PNC to cut 5,800 jobs after reporting 4Q loss
PNC Financial Services Group Inc., which became a major banking competitor in the Baltimore region last year by acquiring Mercantile Bankshares, announced plans to cut 5,800 jobs as it disclosed a $248 million fourth-quarter loss. The job cuts announced by PNC cover about 9.7 percent of the combined banks' 59,595-person work force, PNC said. The company expects to complete the cuts by 2011 to help save $1.2 billion annually.
AOL names new advertising chief
AOL, struggling to remake itself as an advertising-based company, has named former Yahoo executive Gregory Coleman as head of its online advertising unit, making him the third person in that role in 17 months. The unit revolves around Baltimore-based Advertising.com. Coleman, Yahoo Inc.'s former executive vice president for global sales, replaces Lynda Clarizio, who took the position last March. Clarizio had been charged with improving the integration of Advertising.com and other related acquisitions, but the effort appears to have run into problems as the recession crimps advertising budgets. Clarizio hasn't announced whether she will leave the company.

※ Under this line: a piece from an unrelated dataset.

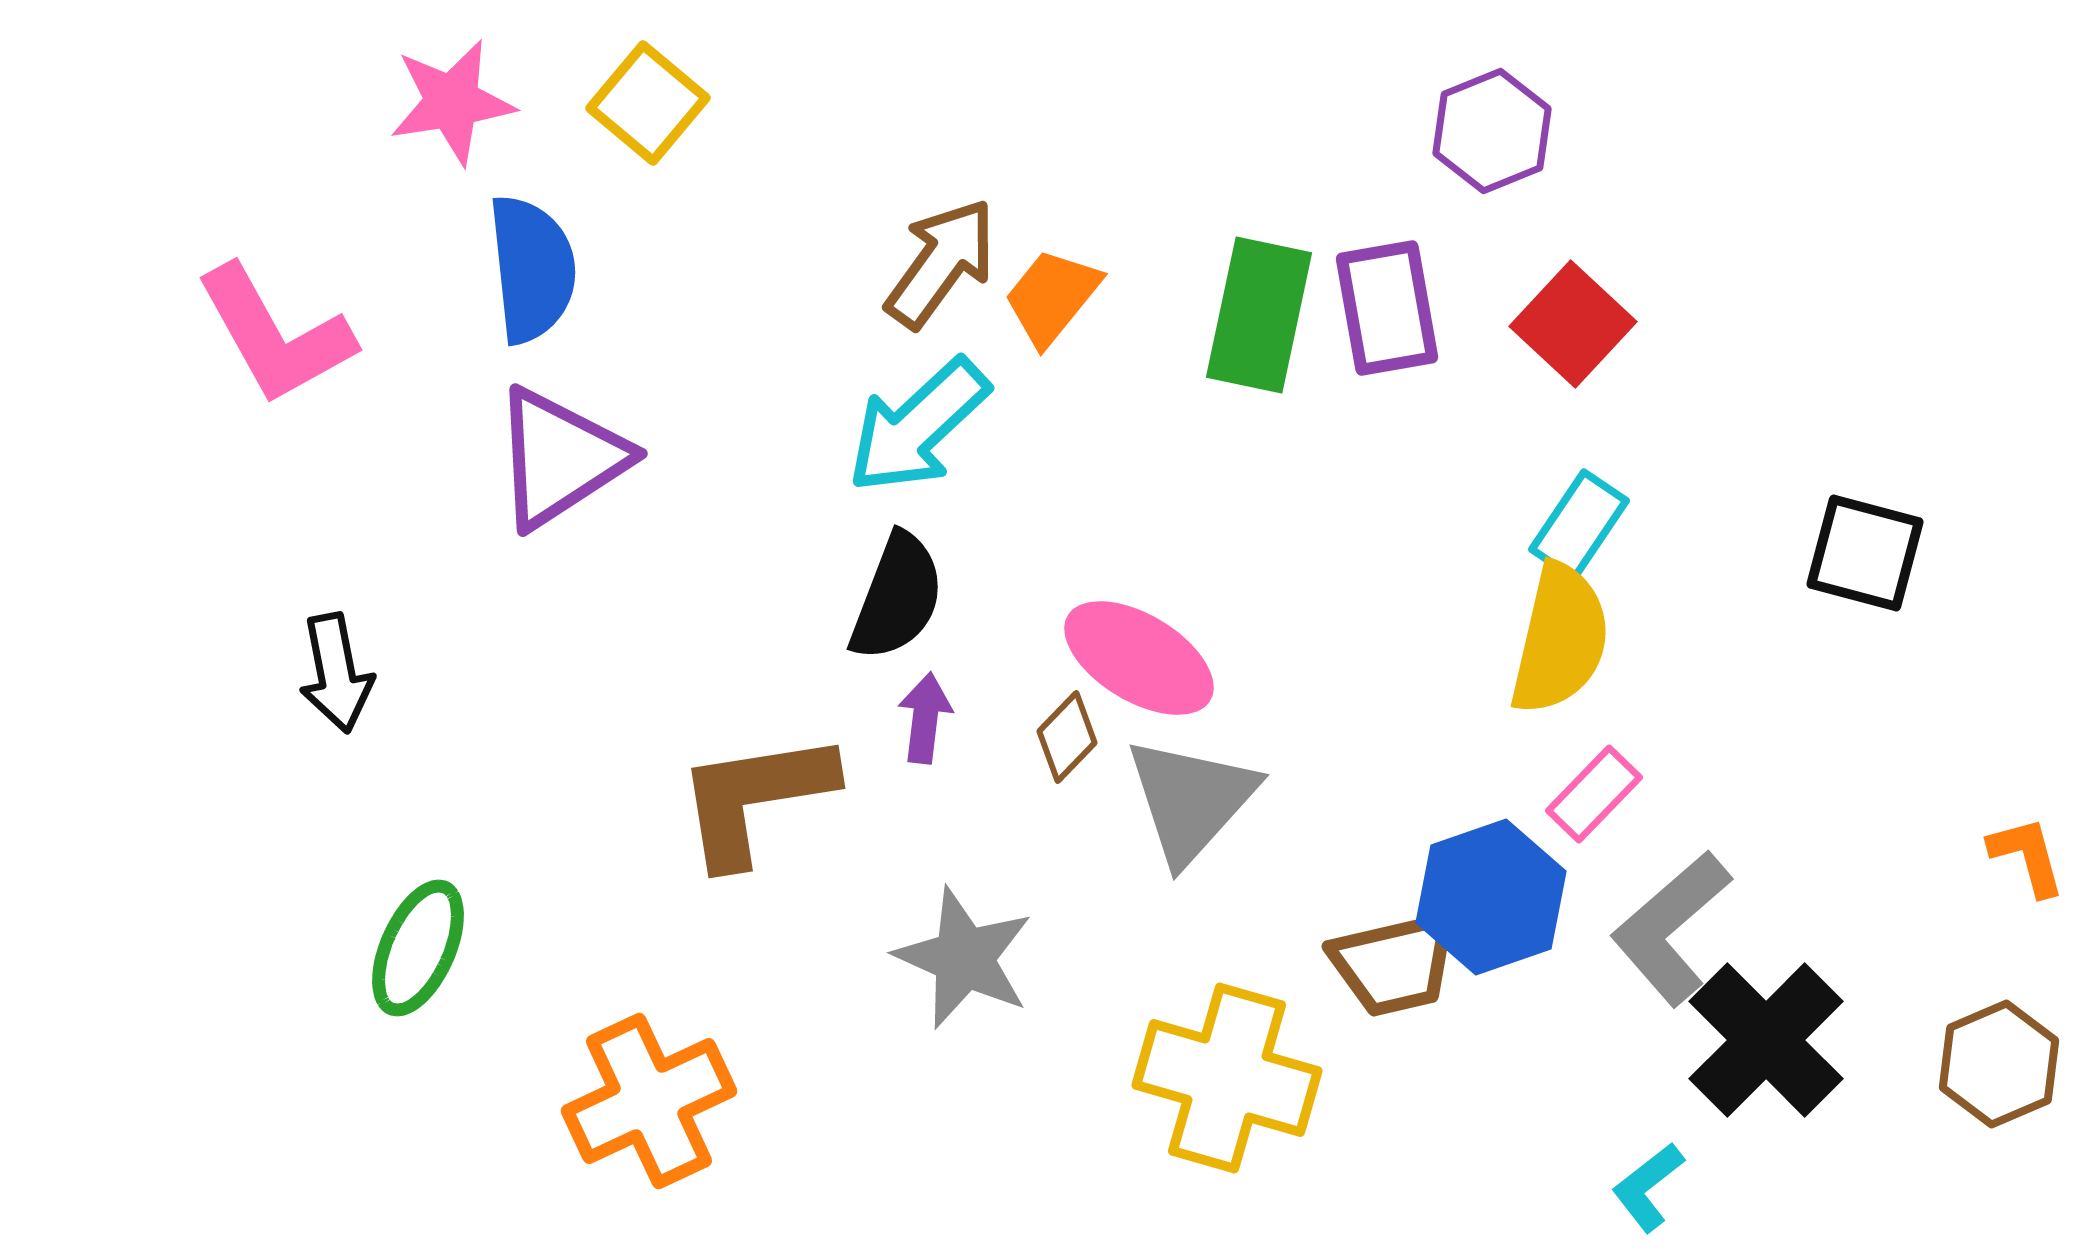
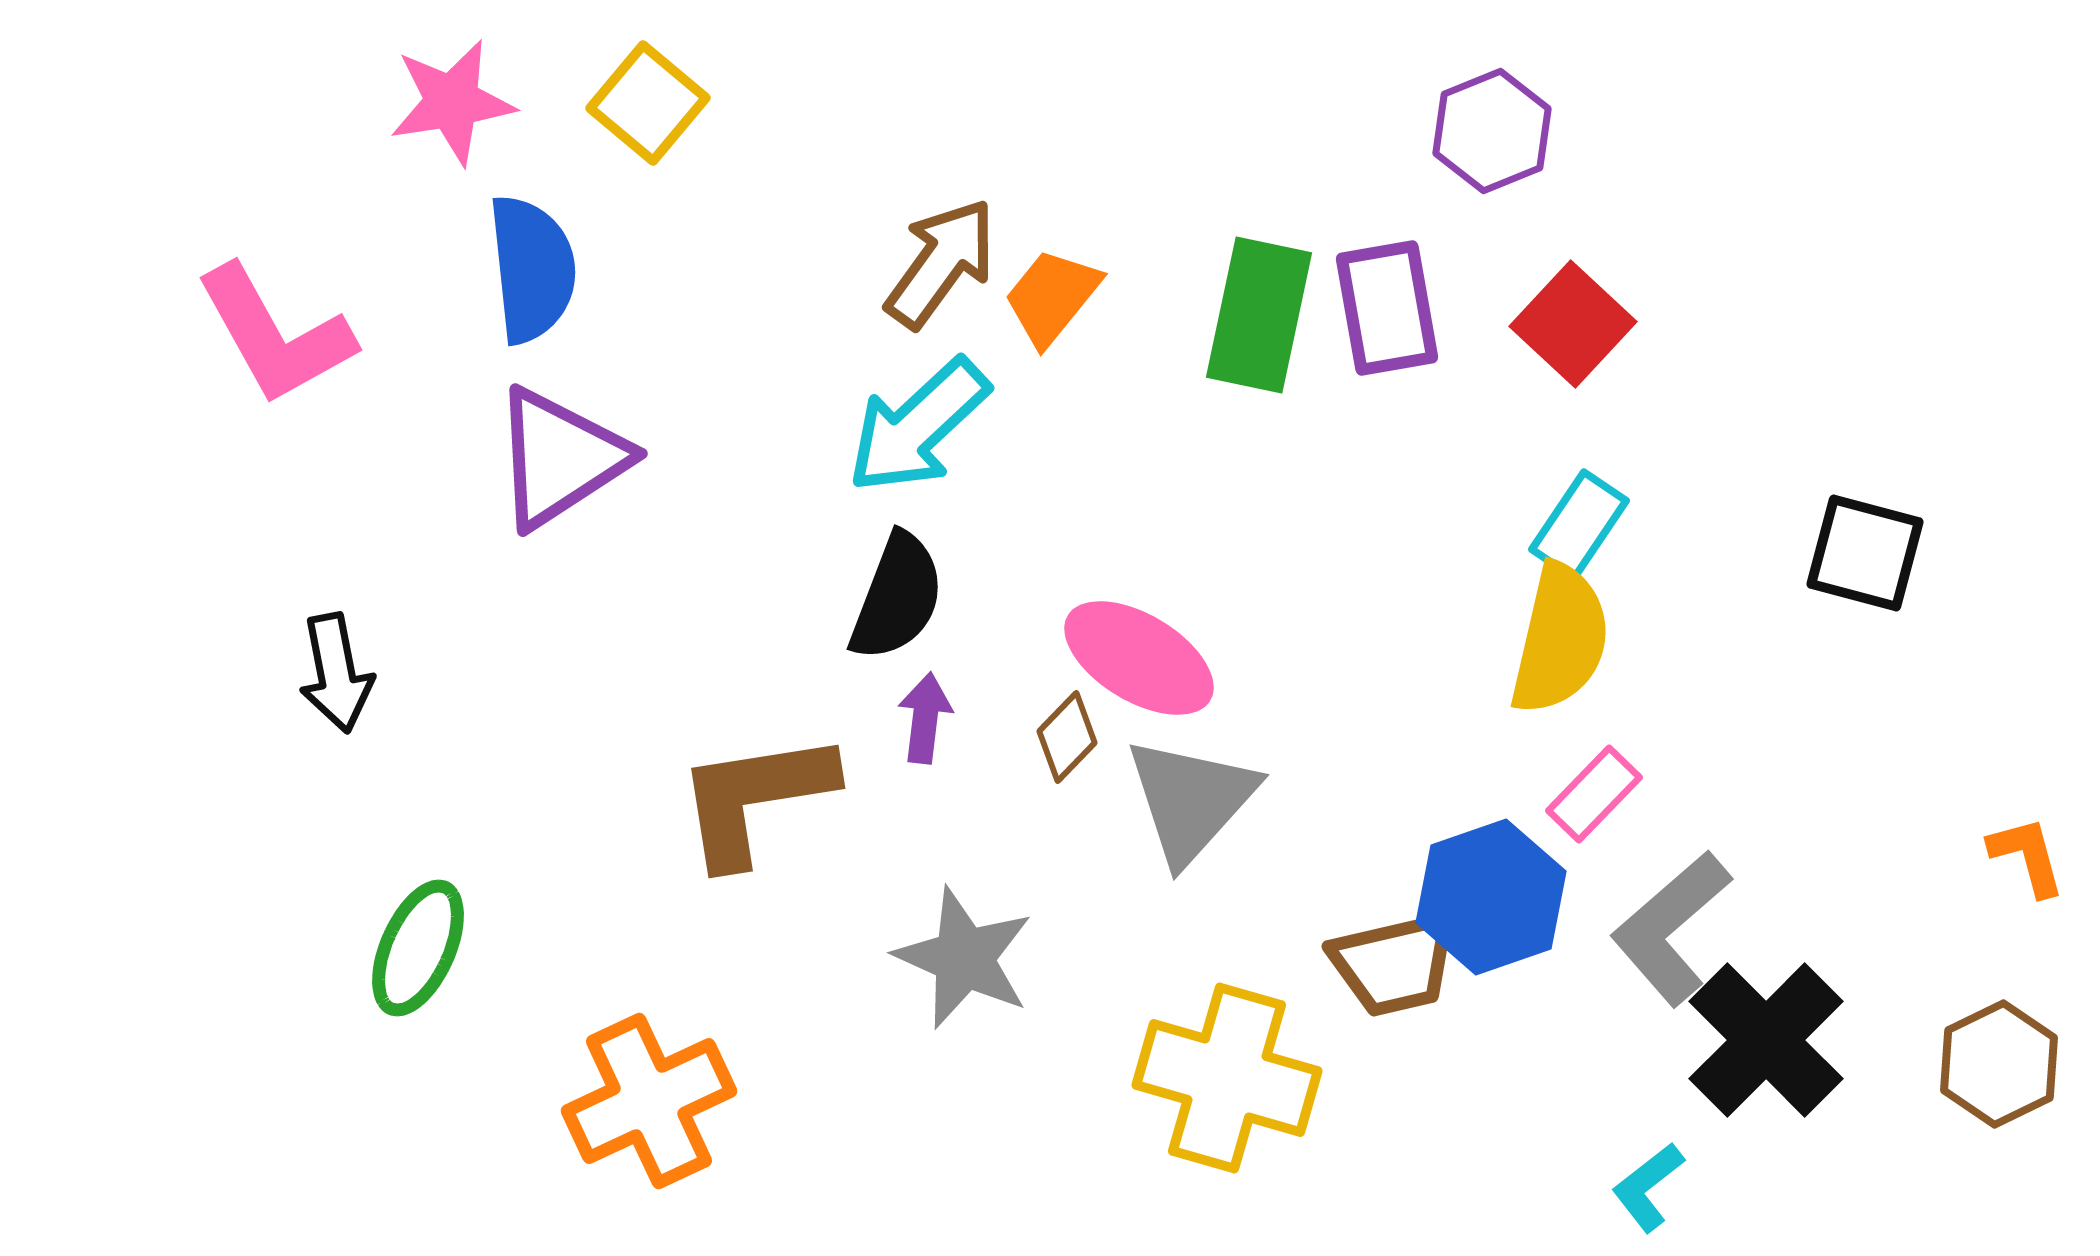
brown hexagon: rotated 3 degrees counterclockwise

Yerman, Gaylord Brooks realty units to merge
The real estate brokerage arm of land developer Gaylord Brooks Realty Co. is merging with Yerman, Witman, Gaines & Conklin Realty, the real estate division of Baltimore-based Strata Group. Gaylord Brooks, also based in Baltimore, will continue developing land for residential communities. The company has developed more than 50 communities, mostly in northern Baltimore County. Gaylord's 10 real estate sales agents will become agents for Yerman, which now has 60 agents. The merged entity will be responsible for selling the 100 building lots Gaylord developed and has on the market in northern Baltimore, Carroll and Harford counties. Yerman, Witman expects to market the homes that eventually will be built on those lots, said William Yerman, chief executive of Strata. The two-year-old Strata also has a new-homes division, mortgage company, title company and financial services arm.
Wells Fargo defends, then cancels Vegas junket
WASHINGTON: Wells Fargo & Co. abruptly canceled yesterday a pricey Las Vegas casino junket for employees after criticism that it was misusing $25 billion in taxpayer bailout money. The company initially defended the trip after the Associated Press reported it had booked 12 nights beginning Friday at the Wynn Las Vegas and the Encore Las Vegas. But within hours, investigators and lawmakers on Capitol Hill had scorned the bank, and the company canceled. The conference is a Wells Fargo tradition. Previous all-expense-paid trips have included helicopter rides, wine tasting, horseback riding in Puerto Rico and a private Jimmy Buffett concert in the Bahamas.